Tasks and exercises →
a – List the terms that the essay on AI risk below gives for the idea that an artificial intelligence will recursively improve its own intelligence.
b – According to the essay on AI risk below, roughly what share of the global population died in WWII?

Excerpt →
-- Opening Marker --

Thanks to Elon Musk’s fame and his concerns about the risks of AI, it seems like everyone’s talking about it.
One difficulty that I’ve noticed is agreement on exactly what risk we’re talking about. I’ve had several discussions in just the last few days, both at the Defrag conference in Colorado and online.
One thing I’ve noticed is that the risk naysayers tend to say “I don’t believe there is risk due to AI”. But when you probe them further, what they are often saying is “I don’t believe there is existential risk from a skynet scenario due to a super-intelligence created from existing technology.” The second statement is far narrower, so let’s dig into the components of it.
Existential risk is defined by Nick Bostrum as a risk “where an adverse outcome would either annihilate Earth-originating intelligent life or permanently and drastically curtail its potential.” Essentially, we’re talking about either the extinction of humankind, or something close to it. However, most of us would agree that there are very bad outcomes that are nowhere near an existential risk. For example, about 4% of the global population died in WWII. That’s not an existential risk, but it’s still horrific by anybody’s standards.
Runaway AI, accelerating super-intelligence, or hard takeoff are all terms that refer to the idea that once an artificial intelligence is created, it will recursively improve its own intelligence, becoming vastly smarter and more powerful in a matter of hours, days, or months. We have no idea if this will happen (I don’t think it’s likely), but simply because we don’t have a hard takeoff doesn’t mean that an AI would be stagnant or lack power compared to people. There are many different ways even a modest AI with the creativity, motivation, and drive equivalent to that of a human could affect a great deal more than a human could:
- Humans can type 50 words a minute. AI could communicate with tens of thousands of computers simultaneously.

-- Closing Marker --

Dataset entries
-- Opening Marker --

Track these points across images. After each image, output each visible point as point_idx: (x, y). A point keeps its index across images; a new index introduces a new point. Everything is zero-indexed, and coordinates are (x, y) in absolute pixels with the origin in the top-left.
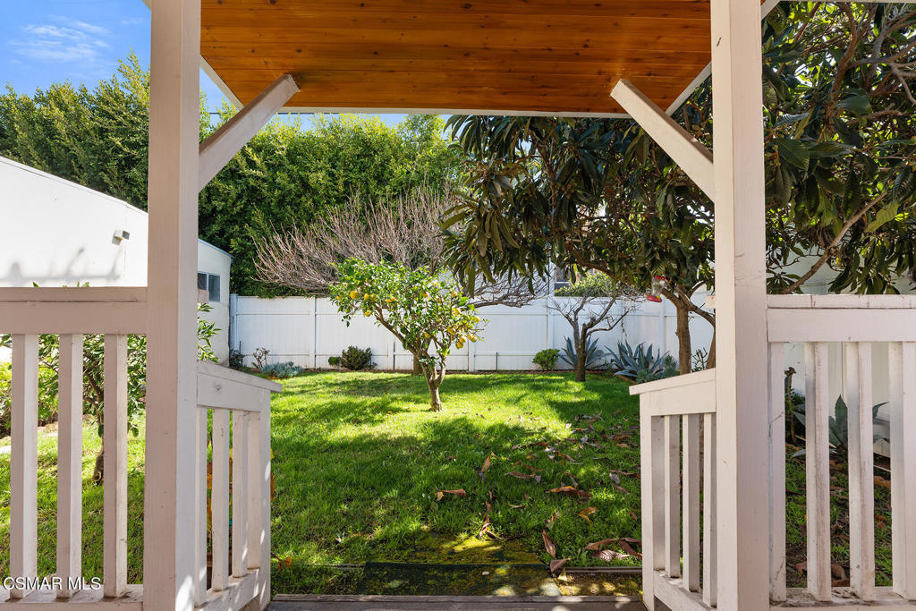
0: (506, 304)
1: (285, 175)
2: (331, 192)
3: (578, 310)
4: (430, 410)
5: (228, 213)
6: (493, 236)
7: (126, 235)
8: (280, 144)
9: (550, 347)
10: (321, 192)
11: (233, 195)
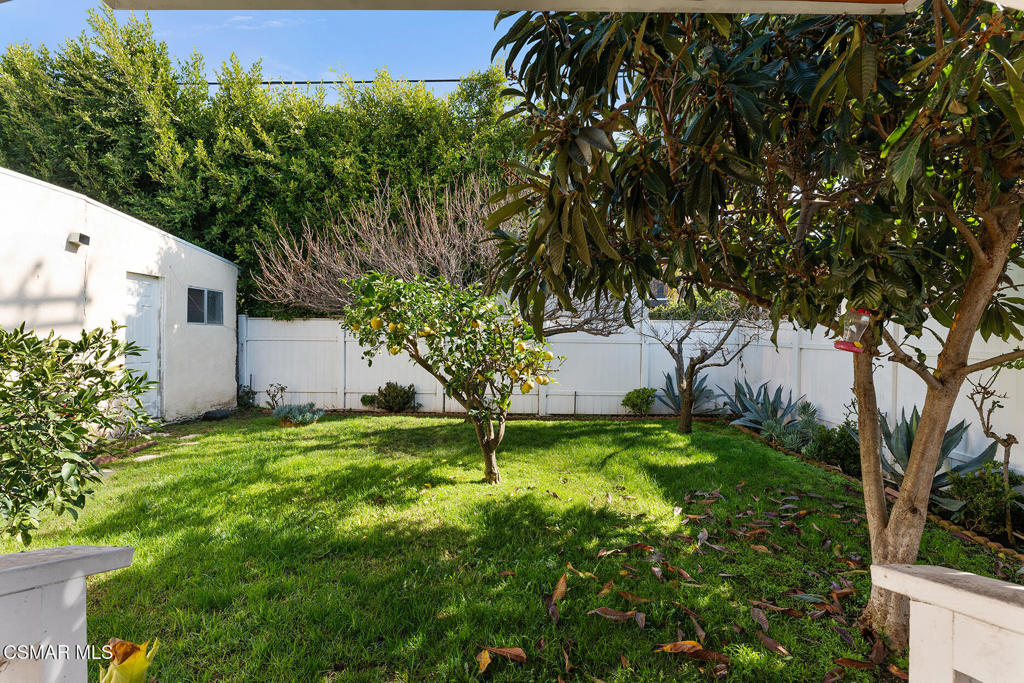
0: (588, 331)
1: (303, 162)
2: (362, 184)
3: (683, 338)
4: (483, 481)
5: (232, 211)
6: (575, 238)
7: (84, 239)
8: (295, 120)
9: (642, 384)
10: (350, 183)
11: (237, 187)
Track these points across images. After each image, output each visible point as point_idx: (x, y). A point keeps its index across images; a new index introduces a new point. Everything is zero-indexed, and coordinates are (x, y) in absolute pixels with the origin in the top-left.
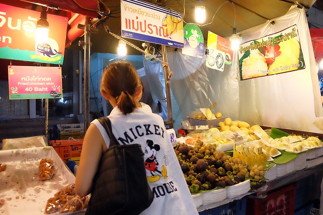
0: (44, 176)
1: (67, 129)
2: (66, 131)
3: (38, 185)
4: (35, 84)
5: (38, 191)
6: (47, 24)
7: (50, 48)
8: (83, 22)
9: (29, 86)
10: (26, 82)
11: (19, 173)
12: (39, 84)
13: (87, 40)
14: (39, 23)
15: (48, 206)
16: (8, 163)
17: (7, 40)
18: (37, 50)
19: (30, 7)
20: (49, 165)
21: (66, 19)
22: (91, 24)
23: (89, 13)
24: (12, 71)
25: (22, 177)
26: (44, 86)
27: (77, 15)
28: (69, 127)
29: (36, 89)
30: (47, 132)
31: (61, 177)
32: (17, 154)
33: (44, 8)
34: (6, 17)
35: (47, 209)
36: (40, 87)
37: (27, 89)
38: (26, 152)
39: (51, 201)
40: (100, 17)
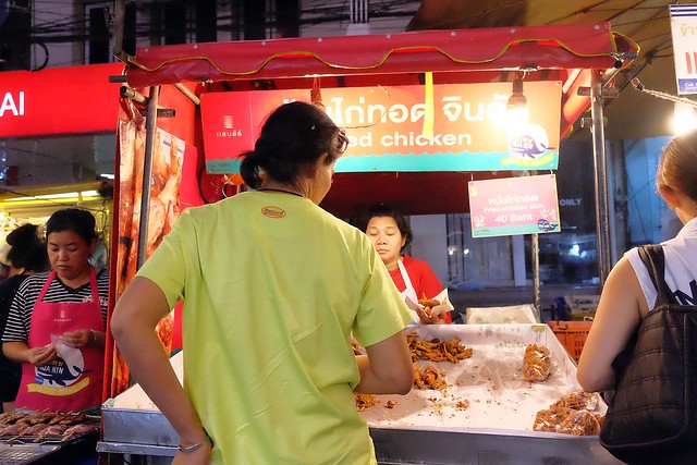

-- Closing Marker --

Answer list →
a – Runaway AI, accelerating super-intelligence, hard takeoff

b – About 4%